Treasury vol bid
March 25, 2022
–Treasury vol closed very strong. As attached chart shows, FV is near the high. The chart looks like oil or gold…spikes on initial Ukraine aggression, then a pullback mid-month. Oil and gold rebounded off the retracement lower, but are not near the highs from the early part of the month; in fact oil was down $3.50 late yesterday. The bid in treasury vol might be a signal of stress in financial markets in general, but stocks were strong, continuing the post-FOMC surge. Market makers pointed to a midday block of +30k FVK2 116.25c for 16 covered 114-305 with 22 delta (settle 15.5 ref 114-3125), and noted that trading conditions are rather thin, but it feels like it could be more than that. The ten-year yield was up 2.4 on the day to 2.34%, but the 5/30 treasury spread made a new low at 13.7 bps with the 5y yield +3.6 to 2.371% and 30’s down -0.8 bp to 2.508%.

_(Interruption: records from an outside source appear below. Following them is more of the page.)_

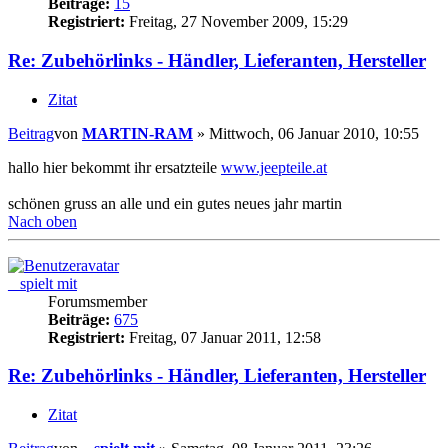
Beiträge:
15
Registriert:
Freitag, 27 November 2009, 15:29
Re: Zubehörlinks - Händler, Lieferanten, Hersteller
Zitat
Beitrag
von
MARTIN-RAM
»
Mittwoch, 06 Januar 2010, 10:55
hallo hier bekommt ihr ersatzteile
www.jeepteile.at
schönen gruss an alle und ein gutes neues jahr martin
Nach oben
_ spielt mit
Forumsmember
Beiträge:
675
Registriert:
Freitag, 07 Januar 2011, 12:58
Re: Zubehörlinks - Händler, Lieferanten, Hersteller
Zitat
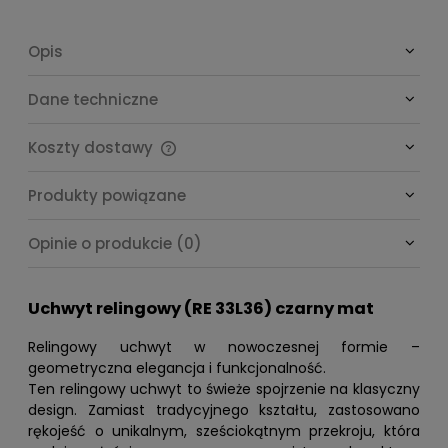
Opis
Dane techniczne
Koszty dostawy
Cena nie zawiera ewentualnych kosztów płatności
Produkty powiązane
Opinie o produkcie (0)
Uchwyt relingowy (RE 33L36) czarny mat
Relingowy uchwyt w nowoczesnej formie –
geometryczna elegancja i funkcjonalność.
Ten relingowy uchwyt to świeże spojrzenie na klasyczny
design. Zamiast tradycyjnego kształtu, zastosowano
rękojeść o unikalnym, sześciokątnym przekroju, która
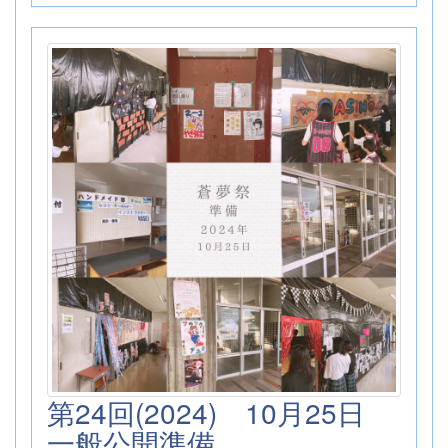
第24回(2024) 10月25日
一般公開準備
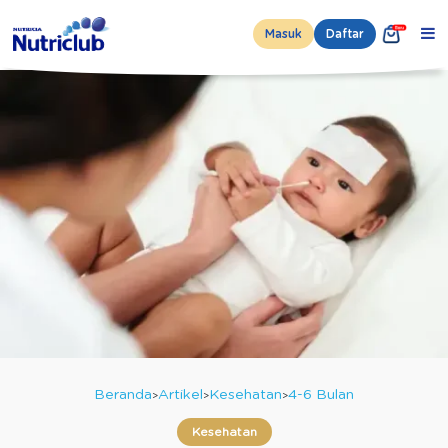
Masuk
Daftar
Beranda
Artikel
Kesehatan
4-6 Bulan
Kesehatan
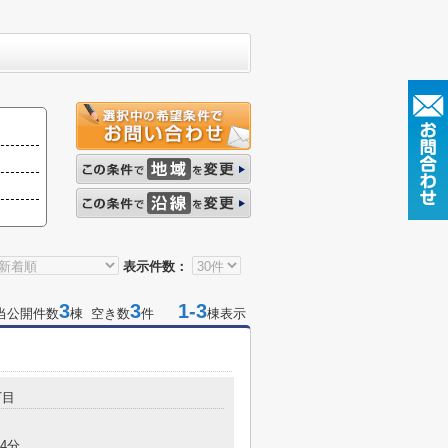
表示件数：
3
3
1-3
当公開件数
棟 空き数
件
棟表示
丁目
4分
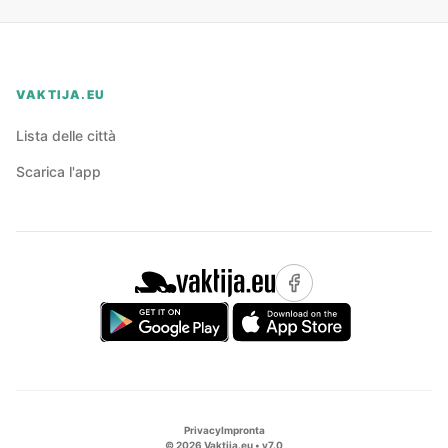
VAKTIJA.EU
Lista delle città
Scarica l'app
Privacy
Impronta
©
2026
Vaktija.eu • v
7.0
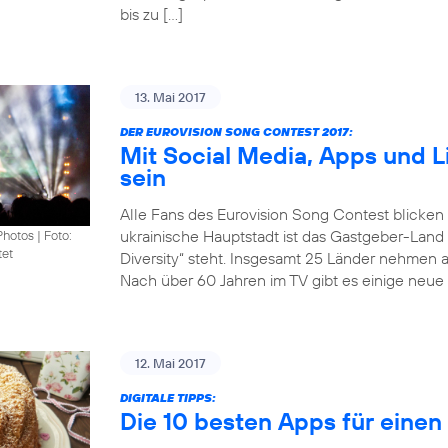
bis zu […]
13. Mai 2017
DER EUROVISION SONG CONTEST 2017:
Mit Social Media, Apps und 
sein
Alle Fans des Eurovision Song Contest blicken
ukrainische Hauptstadt ist das Gastgeber-Land
Photos
|
Foto:
tet
Diversity“ steht. Insgesamt 25 Länder nehmen 
Nach über 60 Jahren im TV gibt es einige neue 
12. Mai 2017
DIGITALE TIPPS:
Die 10 besten Apps für eine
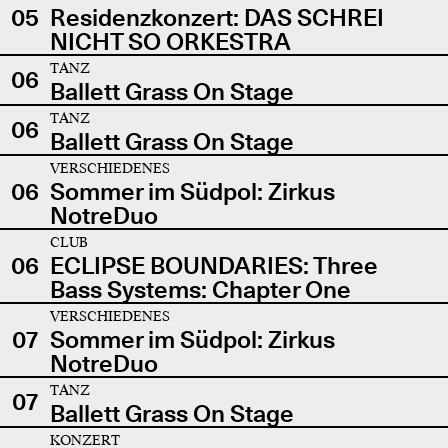
05
Residenzkonzert: DAS SCHREI
NICHT SO ORKESTRA
TANZ
06
Ballett Grass On Stage
TANZ
06
Ballett Grass On Stage
VERSCHIEDENES
06
Sommer im Südpol: Zirkus
NotreDuo
CLUB
06
ECLIPSE BOUNDARIES: Three
Bass Systems: Chapter One
VERSCHIEDENES
07
Sommer im Südpol: Zirkus
NotreDuo
TANZ
07
Ballett Grass On Stage
KONZERT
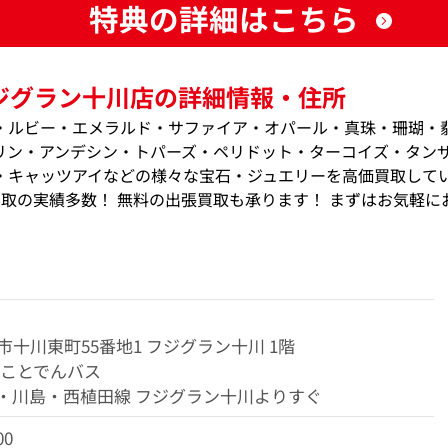
特典の詳細はこちら
ジグラン十川店の詳細情報・住所
・ルビー・エメラルド・サファイア・オパール・真珠・珊瑚・
リン・アンデシン・トパーズ・ペリドット・ターコイズ・タン
・キャッツアイなどの様々な宝石・ジュエリーを高価買取して
価買取の実績多数！ 無料の出張買取も承ります！ まずはお気軽に
十川東町55番地1 フジグラン十川 1階
 ことでんバス
・川島・西植田線 フジグラン十川よりすぐ
00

–One other item worth mention. Yesterday I looked at a couple of near FF spreads regarding market expectations of (front-loaded) tightening. As of Thursday’s close, note that FFN’23/FFF’24 settled zero. Both contracts at 9728.5 or 2.715%. I.e. NO TIGHTENING expected in the last half of next year with rates expected around 2.75%.
–Of course the back end of the euro$ curve is heavily inverted, while EDM2/EDU2 made a new high at 59.5, EDM2 9843.5, -2.5 and EDU2 9784.0, -6.0.